Zeitenwende für die Kapitalanlage
Finanzmärkte sind komplexe und dynamische Systeme und im hohen Masse von menschlichen Verhaltensweisen geprägt. Das führt immer wieder zu schnellen und teils übertriebenen, irrationalen Marktreaktionen. Gerade die aktuelle Phase stellt einen regelrechten realen Stresstest dar, in dem sich die Nebenwirkungen der jahrelang ausserordentlich expansiven Geldpolitik weiter deutlich zeigen. Mit den Leitzinssenkungen und der Geldschwemme mittels der diversen QE-Programme wurden die Finanzmärkte nach der Finanzkrise 2008 über die Jahre hinweg massiv stabilisiert. Sie gewöhnten sich allerdings auch an diese «Medizin» der Notenbanken. Kam es in der Vergangenheit zu Marktturbulenzen, rannten die Notenbanken zu Hilfe und versorgten die Märkte mit zusätzlicher Liquidität. Diese Zeit ist vorbei. Das ist richtig und wichtig. Denn die zentrale Aufgabe der Notenbanken ist die Sicherstellung von Preisstabilität. Das ist aktuell definitiv nicht gewährleistet. Der Entzug der Medizin, indem die Leitzinsen weiter erhöht und die Notenbankbilanzen abgebaut werden, wird auch in den kommenden Monaten zu starken Verwerfungen führen.
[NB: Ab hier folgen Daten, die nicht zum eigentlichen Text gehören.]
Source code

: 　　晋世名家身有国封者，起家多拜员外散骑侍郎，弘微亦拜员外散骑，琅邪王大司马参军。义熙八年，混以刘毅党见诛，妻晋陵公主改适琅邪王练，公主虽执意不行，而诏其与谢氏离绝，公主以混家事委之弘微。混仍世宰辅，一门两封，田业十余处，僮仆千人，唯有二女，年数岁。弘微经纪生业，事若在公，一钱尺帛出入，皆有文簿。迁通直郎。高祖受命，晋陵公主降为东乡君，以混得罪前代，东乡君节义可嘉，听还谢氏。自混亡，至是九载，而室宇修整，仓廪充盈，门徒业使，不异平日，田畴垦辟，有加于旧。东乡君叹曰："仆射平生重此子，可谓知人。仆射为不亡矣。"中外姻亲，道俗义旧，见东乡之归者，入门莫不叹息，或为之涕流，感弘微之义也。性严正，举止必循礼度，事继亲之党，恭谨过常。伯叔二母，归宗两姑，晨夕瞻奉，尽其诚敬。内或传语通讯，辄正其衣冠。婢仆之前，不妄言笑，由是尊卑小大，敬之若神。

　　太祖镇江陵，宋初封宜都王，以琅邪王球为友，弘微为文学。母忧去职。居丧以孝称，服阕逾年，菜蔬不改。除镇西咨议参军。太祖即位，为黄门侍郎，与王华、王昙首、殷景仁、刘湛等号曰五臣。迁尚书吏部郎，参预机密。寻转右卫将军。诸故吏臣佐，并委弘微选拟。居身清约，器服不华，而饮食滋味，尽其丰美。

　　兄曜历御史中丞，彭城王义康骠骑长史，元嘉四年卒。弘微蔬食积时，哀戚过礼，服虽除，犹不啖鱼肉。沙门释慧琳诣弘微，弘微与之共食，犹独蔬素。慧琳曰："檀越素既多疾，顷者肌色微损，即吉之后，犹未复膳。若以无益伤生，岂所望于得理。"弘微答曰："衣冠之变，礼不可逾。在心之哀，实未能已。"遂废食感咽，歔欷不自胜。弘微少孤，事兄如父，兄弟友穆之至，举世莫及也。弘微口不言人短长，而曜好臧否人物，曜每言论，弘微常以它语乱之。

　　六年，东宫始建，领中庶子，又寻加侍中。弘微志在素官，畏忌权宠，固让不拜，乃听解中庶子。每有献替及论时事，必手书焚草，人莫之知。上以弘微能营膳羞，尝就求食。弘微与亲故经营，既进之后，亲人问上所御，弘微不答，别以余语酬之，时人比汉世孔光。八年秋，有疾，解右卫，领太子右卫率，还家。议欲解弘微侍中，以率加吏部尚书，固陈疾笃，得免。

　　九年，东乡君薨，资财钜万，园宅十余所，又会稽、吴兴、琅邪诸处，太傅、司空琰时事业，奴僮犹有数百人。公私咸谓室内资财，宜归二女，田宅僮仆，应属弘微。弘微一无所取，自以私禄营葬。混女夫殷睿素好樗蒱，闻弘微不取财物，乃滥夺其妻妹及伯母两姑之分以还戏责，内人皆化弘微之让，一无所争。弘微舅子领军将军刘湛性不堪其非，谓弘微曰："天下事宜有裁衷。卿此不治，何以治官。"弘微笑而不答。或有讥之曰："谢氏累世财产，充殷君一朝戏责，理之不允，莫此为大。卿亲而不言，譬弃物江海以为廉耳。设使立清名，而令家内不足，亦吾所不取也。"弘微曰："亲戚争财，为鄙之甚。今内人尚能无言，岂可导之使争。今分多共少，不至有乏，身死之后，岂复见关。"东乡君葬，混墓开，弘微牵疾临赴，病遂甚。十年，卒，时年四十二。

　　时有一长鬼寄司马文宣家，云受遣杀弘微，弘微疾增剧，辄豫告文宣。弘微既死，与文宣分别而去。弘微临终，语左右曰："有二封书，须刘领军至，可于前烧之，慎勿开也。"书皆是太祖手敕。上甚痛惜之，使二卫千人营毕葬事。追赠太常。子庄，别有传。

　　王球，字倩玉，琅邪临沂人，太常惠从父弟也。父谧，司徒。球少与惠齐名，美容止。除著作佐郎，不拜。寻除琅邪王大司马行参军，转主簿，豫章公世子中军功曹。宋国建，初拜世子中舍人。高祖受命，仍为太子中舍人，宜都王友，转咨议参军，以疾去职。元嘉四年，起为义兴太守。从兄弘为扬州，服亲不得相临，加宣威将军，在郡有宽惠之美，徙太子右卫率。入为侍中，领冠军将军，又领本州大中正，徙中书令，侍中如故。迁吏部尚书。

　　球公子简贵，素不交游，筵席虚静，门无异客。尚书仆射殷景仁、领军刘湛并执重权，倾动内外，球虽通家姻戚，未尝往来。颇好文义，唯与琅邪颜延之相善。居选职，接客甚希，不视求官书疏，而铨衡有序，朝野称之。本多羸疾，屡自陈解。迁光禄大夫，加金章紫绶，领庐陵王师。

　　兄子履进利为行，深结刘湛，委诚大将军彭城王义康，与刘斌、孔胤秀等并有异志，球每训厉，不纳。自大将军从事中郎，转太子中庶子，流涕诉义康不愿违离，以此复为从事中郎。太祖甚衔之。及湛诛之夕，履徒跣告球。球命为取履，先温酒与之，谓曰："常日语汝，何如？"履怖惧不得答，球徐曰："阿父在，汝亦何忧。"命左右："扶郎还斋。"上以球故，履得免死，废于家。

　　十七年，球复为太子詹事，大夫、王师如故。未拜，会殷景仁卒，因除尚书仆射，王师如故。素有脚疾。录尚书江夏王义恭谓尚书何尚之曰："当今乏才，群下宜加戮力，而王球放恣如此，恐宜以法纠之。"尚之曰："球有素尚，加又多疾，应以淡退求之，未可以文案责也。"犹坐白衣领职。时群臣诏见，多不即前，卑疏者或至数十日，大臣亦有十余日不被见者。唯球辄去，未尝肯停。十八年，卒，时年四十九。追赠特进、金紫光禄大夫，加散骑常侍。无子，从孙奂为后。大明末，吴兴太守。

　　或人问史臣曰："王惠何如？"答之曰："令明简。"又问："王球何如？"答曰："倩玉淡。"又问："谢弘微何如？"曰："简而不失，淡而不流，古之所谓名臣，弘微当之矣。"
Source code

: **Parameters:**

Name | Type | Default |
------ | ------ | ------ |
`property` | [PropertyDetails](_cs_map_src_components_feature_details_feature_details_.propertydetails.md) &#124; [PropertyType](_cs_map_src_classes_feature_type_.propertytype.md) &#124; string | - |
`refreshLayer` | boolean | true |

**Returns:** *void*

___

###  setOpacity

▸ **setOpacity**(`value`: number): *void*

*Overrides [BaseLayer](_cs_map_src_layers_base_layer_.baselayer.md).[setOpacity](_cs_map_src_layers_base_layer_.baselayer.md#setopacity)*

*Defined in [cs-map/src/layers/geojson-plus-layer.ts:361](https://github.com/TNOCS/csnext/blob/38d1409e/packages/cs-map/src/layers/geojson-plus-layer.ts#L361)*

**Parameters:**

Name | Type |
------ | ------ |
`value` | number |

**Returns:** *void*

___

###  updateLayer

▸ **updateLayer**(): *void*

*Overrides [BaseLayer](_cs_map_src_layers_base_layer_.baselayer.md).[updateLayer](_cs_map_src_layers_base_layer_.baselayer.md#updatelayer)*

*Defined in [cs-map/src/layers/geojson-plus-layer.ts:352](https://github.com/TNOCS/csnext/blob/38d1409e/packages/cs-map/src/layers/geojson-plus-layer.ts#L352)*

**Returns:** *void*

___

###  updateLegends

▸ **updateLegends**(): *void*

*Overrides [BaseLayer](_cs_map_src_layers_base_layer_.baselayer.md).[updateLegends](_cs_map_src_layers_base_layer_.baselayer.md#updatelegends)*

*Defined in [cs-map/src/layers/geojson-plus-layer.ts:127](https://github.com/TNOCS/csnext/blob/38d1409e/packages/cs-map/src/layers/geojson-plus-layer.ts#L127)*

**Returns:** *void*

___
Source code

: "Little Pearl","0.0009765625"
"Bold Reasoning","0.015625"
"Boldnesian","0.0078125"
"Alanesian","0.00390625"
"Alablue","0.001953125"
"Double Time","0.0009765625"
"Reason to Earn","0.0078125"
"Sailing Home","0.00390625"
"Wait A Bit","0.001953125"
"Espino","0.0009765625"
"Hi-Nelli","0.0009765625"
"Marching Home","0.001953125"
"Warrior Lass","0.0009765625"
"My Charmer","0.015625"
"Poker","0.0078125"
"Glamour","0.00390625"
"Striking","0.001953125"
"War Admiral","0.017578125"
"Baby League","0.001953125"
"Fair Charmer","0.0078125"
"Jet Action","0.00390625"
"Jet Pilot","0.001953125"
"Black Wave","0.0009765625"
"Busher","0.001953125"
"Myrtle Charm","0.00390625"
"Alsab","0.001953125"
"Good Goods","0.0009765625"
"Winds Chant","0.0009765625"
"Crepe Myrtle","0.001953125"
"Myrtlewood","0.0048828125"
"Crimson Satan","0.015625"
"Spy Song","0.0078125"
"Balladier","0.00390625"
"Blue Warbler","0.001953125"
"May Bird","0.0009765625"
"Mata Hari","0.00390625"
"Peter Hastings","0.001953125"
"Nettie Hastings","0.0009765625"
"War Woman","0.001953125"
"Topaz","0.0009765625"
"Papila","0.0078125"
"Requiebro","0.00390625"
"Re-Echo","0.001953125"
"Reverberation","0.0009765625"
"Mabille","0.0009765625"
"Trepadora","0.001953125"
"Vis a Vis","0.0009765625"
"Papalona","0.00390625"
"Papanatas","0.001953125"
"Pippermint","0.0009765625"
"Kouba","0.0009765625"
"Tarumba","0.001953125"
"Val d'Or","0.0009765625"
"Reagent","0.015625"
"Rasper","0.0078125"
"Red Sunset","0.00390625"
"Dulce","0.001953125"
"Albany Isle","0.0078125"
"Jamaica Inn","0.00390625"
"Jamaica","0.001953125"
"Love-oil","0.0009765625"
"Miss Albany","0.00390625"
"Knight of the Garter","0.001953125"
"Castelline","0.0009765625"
Auf Schocks vorbereiten und Chancen nutzen
Sein Vermögen im Rahmen der eigenen Risikofähigkeit und mit Fokus auf die finanziellen Ziele zu investieren, bedeutet, einen adäquaten Umgang mit Risiken zu finden. Zum traditionellen und bodenständigen Handwerk eines Vermögensverwalters gehört es, möglichst verschiedene Szenarien durchzudenken und das Portfolio entsprechend auf mögliche Entwicklungen vorzubereiten. Schocks und übertriebene Marktreaktionen wird es immer wieder geben. Um langfristig erfolgreich zu sein, ist es deshalb wichtig, sich über mögliche Anlegerfallen im Klaren zu sein und diszipliniert zu bleiben. Der Schlüssel liegt in einer optimalen und breiten Diversifikation, um das Risiko von Verlusten durch Schocks zu minimieren sowie an der langfristig ausgerichteten Anlagestrategie festzuhalten. In deren Umsetzung ist ein geschicktes und selektives Vorgehen gefragt – sowohl auf Ebene Anlageklassen, als auch bei der Titelselektion. Die Basis hierzu bildet eine ausgereifte, solide und bewährte Systematik in der Anlagemethodik.